Kalp, dolaşımın merkezi "pompalama istasyonu" dur. Kalp aktivitesinin birkaç on saniyeliğine bile durması ciddi sonuçlara yol açabilir. Gece gündüz, haftalarca, aylarca ve yıldan yıla, kalp durmadan kan pompalar. Her vuruşta 50-70 ml kan (bir bardağın dörtte biri veya üçte biri) aorta atılır. Dakikada 70 vuruş ile bu 4-5 litre olacaktır (dinlenme halinde). Ayağa kalkın, yürüyün, merdivenleri çıkın - rakam ikiye veya üçe katlanır. Koşmaya başlayın - 4 hatta 5 kat artacaktır. Ortalama olarak, kalp, sıkı çalışma ile ilişkili olmayan bir yaşam tarzı ile bile günde 10 tona kadar kan pompalar ve yılda - 3650 ton Kalbin ömrü boyunca - büyüklüğü boyutu aşmayan bu küçük işçi bir yumruk - 300 bin ton kan pompalar, birkaç saniye bile durmadan sürekli çalışır. İnsan kalbinin hayatı boyunca yaptığı iş, yüklü bir vagonu Elbrus yüksekliğine kaldırmaya yeterlidir.

Bu devasa çalışmayı sağlamak için kalbin sürekli bir enerjik ve plastik malzeme ve oksijen kaynağına ihtiyacı vardır. Kalp kasının (miyokard) gün içinde geliştirdiği enerji yaklaşık 20 bin kgm'dir. Enerji alımı genellikle kalori cinsinden hesaplanır. 1 kcal'in 427 kgm'ye eşdeğer olduğu bilinmektedir. Kalbin ve diğer kasların etkinliği yaklaşık %25'tir. 20 bin kgm'ye eşit enerji geliştirmek için kalbin günde yaklaşık 190 kcal harcaması gerekir.

Enerji kaynağı - oksijen gerektiren şeker veya yağların oksidasyon süreci. 1 litre oksijen tüketildiğinde 5 kcal açığa çıkar; Günde 190 kcal enerji harcamasıyla kalp kası 38 litre oksijeni emmek zorundadır. 100 ml akan kandan kalp 12-15 ml oksijen emer (diğer organlar 6-8 ml emer). Gerekli 38-40 litre oksijeni sağlamak için, kalp kasından günde yaklaşık 300 litre kan akmalıdır.

Kalp kası, koroner veya koroner arterler yoluyla kan ile beslenir. Koroner dolaşım, onu diğer organ ve dokulardaki kan dolaşımından ayıran bir takım özelliklere sahiptir. Arter sisteminde titreşen bir kan basıncının olduğu bilinmektedir: kalbin kasılması sırasında artar ve gevşemesi sırasında azalır. Kalbin kasılması ile arterlerdeki basıncın artması, organ ve dokulardan kan akışını arttırır. Kalbin damarlarında ise tam tersi oran görülmektedir. Kalp kasının kasılması ile kas içi basınç, kılcal damarlardaki kan basıncını önemli ölçüde aşan 130-150 mm'ye yükselir. Sonuç olarak, kılcal damarlar küçülür. Diğer organ ve dokulardaki kan akışının aksine, koroner damarlardan artan kan akışı, kasılma sırasında değil, kalbin gevşemesi sırasında gözlenir.

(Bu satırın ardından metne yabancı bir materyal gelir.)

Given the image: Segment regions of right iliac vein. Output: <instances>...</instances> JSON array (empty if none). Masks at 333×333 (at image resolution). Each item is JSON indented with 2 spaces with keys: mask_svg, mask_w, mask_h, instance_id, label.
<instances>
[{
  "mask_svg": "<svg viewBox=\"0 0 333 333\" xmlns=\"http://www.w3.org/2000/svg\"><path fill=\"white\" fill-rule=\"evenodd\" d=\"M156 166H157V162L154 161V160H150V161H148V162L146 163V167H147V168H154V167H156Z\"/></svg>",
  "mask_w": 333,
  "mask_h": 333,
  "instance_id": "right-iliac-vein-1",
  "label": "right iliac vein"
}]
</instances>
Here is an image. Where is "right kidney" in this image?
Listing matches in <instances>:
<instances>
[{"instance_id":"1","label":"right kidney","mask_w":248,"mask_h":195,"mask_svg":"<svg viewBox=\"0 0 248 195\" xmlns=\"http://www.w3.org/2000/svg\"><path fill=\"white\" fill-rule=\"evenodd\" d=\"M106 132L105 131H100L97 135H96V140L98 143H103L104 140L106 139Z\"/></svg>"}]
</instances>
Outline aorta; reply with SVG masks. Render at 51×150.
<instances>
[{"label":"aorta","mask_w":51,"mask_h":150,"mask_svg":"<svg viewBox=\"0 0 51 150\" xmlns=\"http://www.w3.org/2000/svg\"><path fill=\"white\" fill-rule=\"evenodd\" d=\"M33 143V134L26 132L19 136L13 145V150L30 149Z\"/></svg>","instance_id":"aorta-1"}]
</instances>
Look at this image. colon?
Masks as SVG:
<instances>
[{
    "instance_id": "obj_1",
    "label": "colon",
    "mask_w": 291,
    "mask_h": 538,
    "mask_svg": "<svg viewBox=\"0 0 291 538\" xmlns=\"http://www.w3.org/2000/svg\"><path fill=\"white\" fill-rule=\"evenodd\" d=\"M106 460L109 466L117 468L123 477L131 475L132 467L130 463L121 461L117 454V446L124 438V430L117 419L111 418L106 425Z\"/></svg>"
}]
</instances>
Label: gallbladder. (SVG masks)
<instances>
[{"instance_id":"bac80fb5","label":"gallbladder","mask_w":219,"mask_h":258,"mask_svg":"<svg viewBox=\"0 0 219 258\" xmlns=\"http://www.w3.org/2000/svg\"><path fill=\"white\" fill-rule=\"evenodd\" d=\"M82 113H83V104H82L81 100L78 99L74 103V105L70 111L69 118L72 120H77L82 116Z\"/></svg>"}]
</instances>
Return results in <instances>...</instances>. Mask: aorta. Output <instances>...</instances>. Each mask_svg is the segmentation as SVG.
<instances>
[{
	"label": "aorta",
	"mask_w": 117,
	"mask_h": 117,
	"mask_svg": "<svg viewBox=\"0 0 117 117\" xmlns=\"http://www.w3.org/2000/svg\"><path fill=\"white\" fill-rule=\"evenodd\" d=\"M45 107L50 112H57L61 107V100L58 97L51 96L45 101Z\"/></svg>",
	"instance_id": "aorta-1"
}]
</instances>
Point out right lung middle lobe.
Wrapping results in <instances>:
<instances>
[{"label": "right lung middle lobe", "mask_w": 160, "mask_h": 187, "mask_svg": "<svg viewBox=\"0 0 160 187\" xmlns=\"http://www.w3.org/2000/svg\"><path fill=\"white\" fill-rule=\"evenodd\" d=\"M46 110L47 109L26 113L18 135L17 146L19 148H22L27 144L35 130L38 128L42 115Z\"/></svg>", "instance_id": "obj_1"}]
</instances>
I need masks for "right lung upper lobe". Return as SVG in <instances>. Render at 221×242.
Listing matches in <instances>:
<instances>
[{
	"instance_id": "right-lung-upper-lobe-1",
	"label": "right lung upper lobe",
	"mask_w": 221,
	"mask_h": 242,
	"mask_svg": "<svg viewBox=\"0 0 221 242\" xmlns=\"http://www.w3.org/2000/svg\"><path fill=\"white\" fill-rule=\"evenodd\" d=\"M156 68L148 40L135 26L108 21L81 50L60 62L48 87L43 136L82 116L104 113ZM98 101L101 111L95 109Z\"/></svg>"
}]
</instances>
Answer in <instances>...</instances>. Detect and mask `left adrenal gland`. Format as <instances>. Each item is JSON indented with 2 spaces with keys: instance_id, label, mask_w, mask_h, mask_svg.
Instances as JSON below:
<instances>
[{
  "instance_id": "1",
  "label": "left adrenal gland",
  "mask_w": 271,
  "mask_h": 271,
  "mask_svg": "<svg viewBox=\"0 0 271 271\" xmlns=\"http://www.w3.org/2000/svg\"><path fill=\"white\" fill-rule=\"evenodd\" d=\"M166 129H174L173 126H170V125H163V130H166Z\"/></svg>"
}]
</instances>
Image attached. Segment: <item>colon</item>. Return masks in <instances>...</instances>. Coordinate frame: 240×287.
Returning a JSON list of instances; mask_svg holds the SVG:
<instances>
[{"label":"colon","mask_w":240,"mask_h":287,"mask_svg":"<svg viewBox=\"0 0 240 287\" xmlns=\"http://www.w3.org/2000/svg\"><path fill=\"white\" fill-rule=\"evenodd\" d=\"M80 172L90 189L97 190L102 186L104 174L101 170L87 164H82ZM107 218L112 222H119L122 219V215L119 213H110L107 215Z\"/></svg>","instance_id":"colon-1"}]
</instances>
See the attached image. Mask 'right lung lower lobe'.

Nadir bir kalp hızı ile, kalbin gevşeme (diyastol) periyotlarının süresi artar, bu da koroner kan akışını doğal olarak iyileştirir ve kalp kasının beslenmesini kolaylaştırır. Nadir bir ritimle kalp daha ekonomik ve üretken çalışır.

Kalp kasına kan akışındaki kesintiler, enerji üretimini azaltır ve kalbin çalışmasını hemen etkiler. Daha ciddi sonuçların eşlik etmediği koroner dolaşım bozuklukları durumlarında ortaya çıkan bu durumdur.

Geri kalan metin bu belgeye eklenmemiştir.